Coup d’oeil sur le contexte électoral

jeudi 19 mars 2020.
 

Vous êtes nombreux à me demander mon avis. Il est exact que j’ai été peu investi dans ces élections municipales compte tenu du temps que j’ai dû consacrer à ma tâche de Président de groupe parlementaire dans une bataille aussi fondamentale que celle de la réforme des retraites. Pour autant, je n’ai pas cessé un seul jour d’observer et de donner mes conseils à qui les demandait. Je crois utile de faire un point général à cet instant.

On devine ce qui se dessine. Le coronavirus va amplifier l’abstention prévisible pour les municipales. En pleine pagaille épidémique, on peut craindre un conservatisme spontané et une méfiance à l’égard du changement. Mais on peut penser aussi que les plus anciens se déplaçant moins par peur des contagions une certaine volatilité trouve son chemin. Et ainsi de suite. L’avenir est plus flou que jamais, la vue des possibles se dérobe. Tout est bavardage. Il faut donc regarder autrement. C’est-à-dire penser les municipales pas seulement du point de vue des résultats politiciens qui seront annoncés et disputés sur les plateaux de télé le soir des élections. Il faut le faire en considérant l’impact de long terme sur les représentations politiques des individus dans leur rapport à la société.

La tendance aujourd’hui est à s’obséder des premiers sans tenir compte des seconds. J’invite les Insoumis à se préoccuper d’abord de ce qui va changer dans les têtes autour d’eux. C’est le terreau pour la suite de notre enracinement. Car pour le reste nous sommes au sec.

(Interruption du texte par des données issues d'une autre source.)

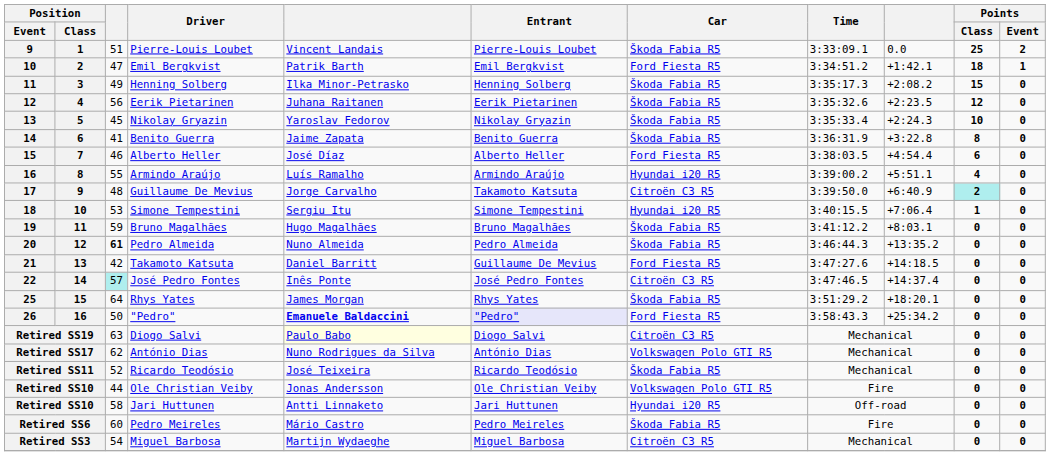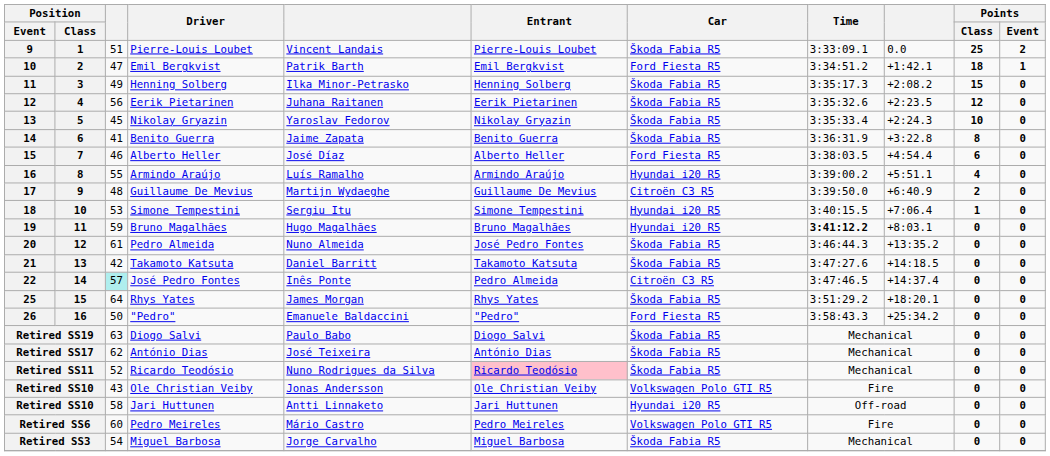17 | column 5: Jorge Carvalho -> Martijn Wydaeghe
17 | Entrant: Takamoto Katsuta -> Guillaume De Mevius
17 | Points / Class: paleturquoise background -> no background
19 | Car: Škoda Fabia R5 -> Hyundai i20 R5
19 | Time: normal -> bold
20 | column 3: bold -> normal
20 | Entrant: Pedro Almeida -> José Pedro Fontes
21 | Entrant: Guillaume De Mevius -> Takamoto Katsuta
21 | Car: Ford Fiesta R5 -> Škoda Fabia R5
22 | Entrant: José Pedro Fontes -> Pedro Almeida
26 | column 5: bold -> normal
26 | Entrant: lavender background -> no background
Retired SS19 | column 5: lightyellow background -> no background
Retired SS19 | Car: Citroën C3 R5 -> Škoda Fabia R5
Retired SS17 | column 5: Nuno Rodrigues da Silva -> José Teixeira
Retired SS17 | Car: Volkswagen Polo GTI R5 -> Škoda Fabia R5
Retired SS11 | column 5: José Teixeira -> Nuno Rodrigues da Silva
Retired SS11 | Entrant: no background -> pink background
Retired SS10 / Ole Christian Veiby | column 3: 44 -> 43
Retired SS6 | Car: Škoda Fabia R5 -> Volkswagen Polo GTI R5
Retired SS3 | column 5: Martijn Wydaeghe -> Jorge Carvalho
Retired SS3 | Car: Citroën C3 R5 -> Škoda Fabia R5
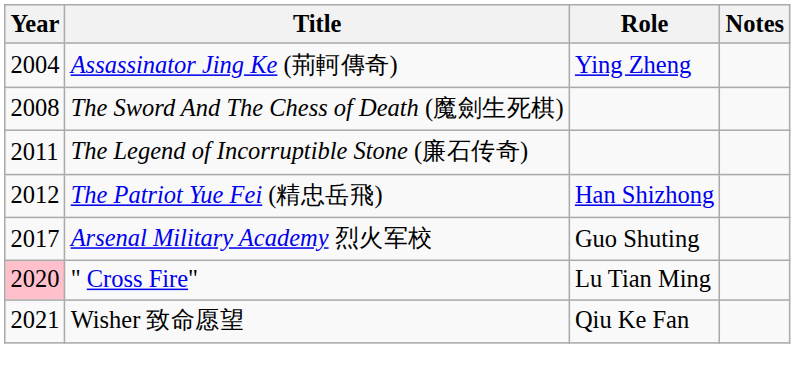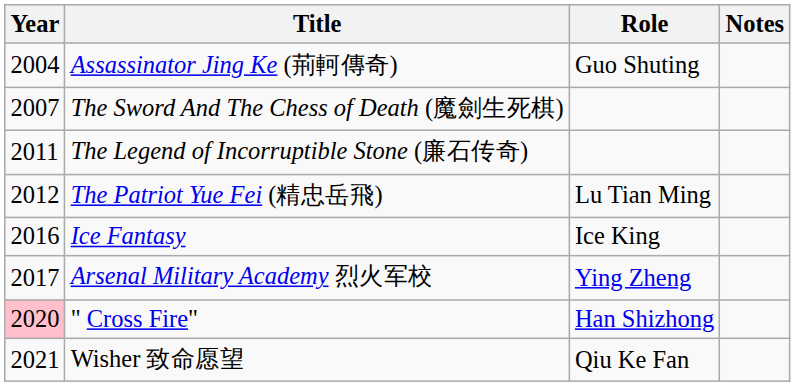Assassinator Jing Ke (荊軻傳奇) | Role: Ying Zheng -> Guo Shuting
The Sword And The Chess of Death (魔劍生死棋) | Year: 2008 -> 2007
The Patriot Yue Fei (精忠岳飛) | Role: Han Shizhong -> Lu Tian Ming
+ row: 2016 | Ice Fantasy | Ice King
Arsenal Military Academy 烈火军校 | Role: Guo Shuting -> Ying Zheng
" Cross Fire" | Role: Lu Tian Ming -> Han Shizhong
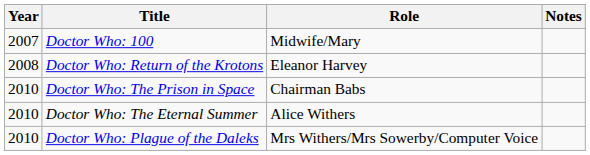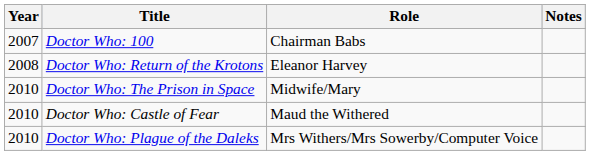Doctor Who: 100 | Role: Midwife/Mary -> Chairman Babs
Doctor Who: The Prison in Space | Role: Chairman Babs -> Midwife/Mary
+ row: 2010 | Doctor Who: Castle of Fear | Maud the Withered
- row: 2010 | Doctor Who: The Eternal Summer | Alice Withers
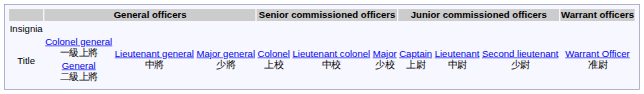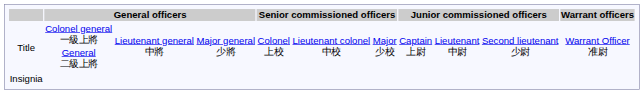rows swapped: Insignia <-> Title
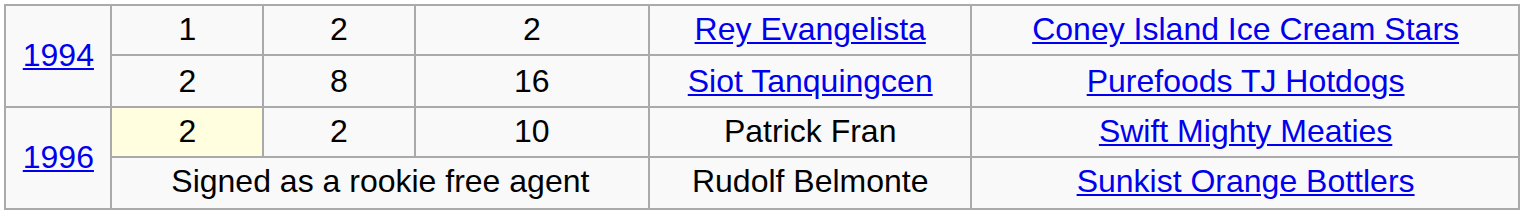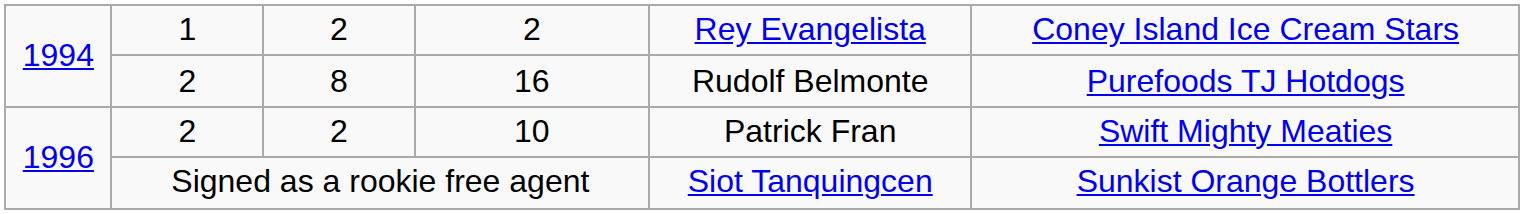8 | column 5: Siot Tanquingcen -> Rudolf Belmonte
2 / 10 | column 2: lightyellow background -> no background
Signed as a rookie free agent | column 5: Rudolf Belmonte -> Siot Tanquingcen
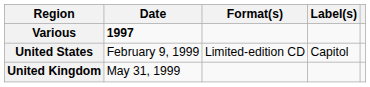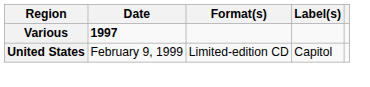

Ni la pluie ni la foudre ne nous tomberont dessus cette fois ci. Présents dans 550 communes dans les configurations les plus diverses, les Insoumis sont assurés d’être présents dans plus de deux cents communes pour la bataille de second tour. Partout les nôtres apprennent et se déploient. Nos thèmes, nos mots d’ordre, notre vocabulaire continuent d’imprégner en profondeur tous azimuts le discours politique. Je suis parfois surpris de retrouver nos mots dans des bouches inattendues. Mais c’est ainsi que l’on gagne les batailles de longue durée, celles qui reformatent les mentalités.

Nous avions besoin de cette étape. C’est aussi celle d’une reconstruction générale de notre mouvement. À cette occasion, des milliers de personnes se retrouvent dans l’action au coude à coude, affrontant les affres de l’invisibilisation, des usurpations les plus diverses. Mais aussi dans l’exaltation du contact avec le grand nombre, au porte-à-porte, dans les initiatives inventives les plus diverses comme nous en aurons déployées tant cette fois-ci encore. Au niveau national, depuis 2008, notre équipe n’a jamais cessé de gérer le temps long et de conduire le présent en y pensant. La fondation du PG puis la création et la gestion du mouvement Insoumis s’y sont alignés. Regardons tranquillement autour de nous. Un très grand changement va s’opérer. Je prévois qu’il sera pour l’essentiel favorable à l’objectif final.

J’aborde à présent les aspects les plus immédiats, ensuite ce qui est promis à entrer dans la longue durée.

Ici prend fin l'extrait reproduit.